The script is a triage helper, not a final diagnosis. Cross-check grouped fingerprints against `pg_stat_statements` and execution plans before recommending schema or config changes.

The script only parses text slow-log entries shaped like `duration: ... statement:` or prepared-statement `execute/parse/bind` lines. It does not parse CSV logs, JSON logs, syslog fields, `auto_explain` plans, temporary-file records, lock-wait records, checkpoint records, or autovacuum records. Interpret those with `references/postgresql-log-patterns.md` and database metrics.

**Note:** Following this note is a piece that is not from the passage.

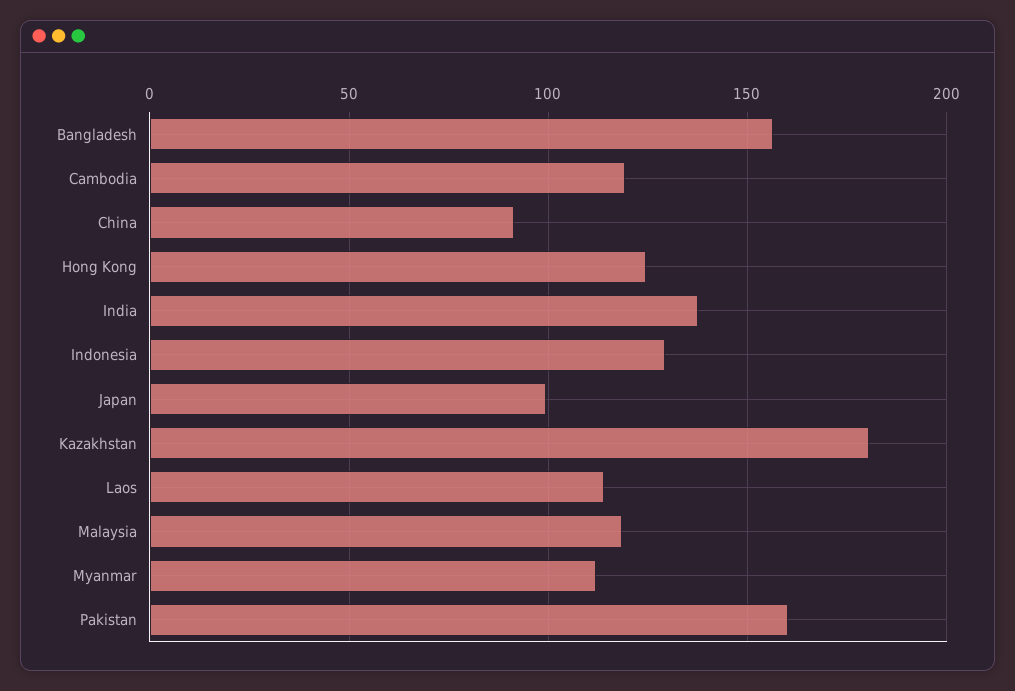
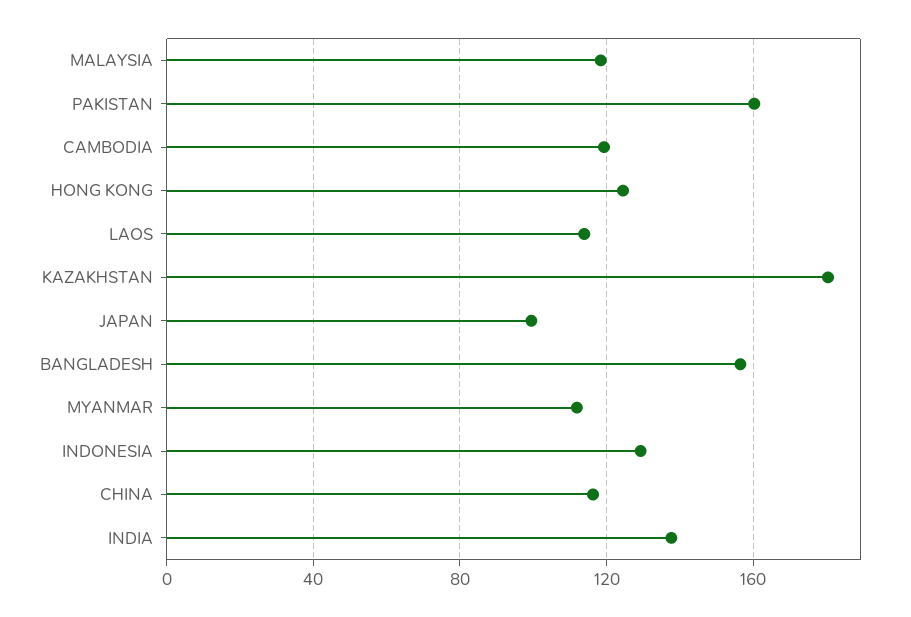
China: 90 -> 115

To include raw SQL examples after logs have been redacted:

```bash
python3 .trae/skills/postgresql-log-analysis/scripts/parse_postgres_slowlog.py /tmp/postgresql.log --show-examples
```

## References

Read `references/analysis-checklist.md` when preparing an incident report or deciding what evidence to request.

Read `references/postgresql-log-patterns.md` when interpreting specific log signatures such as `duration`, `temporary file`, lock waits, checkpoints, autovacuum, and cancelled statements.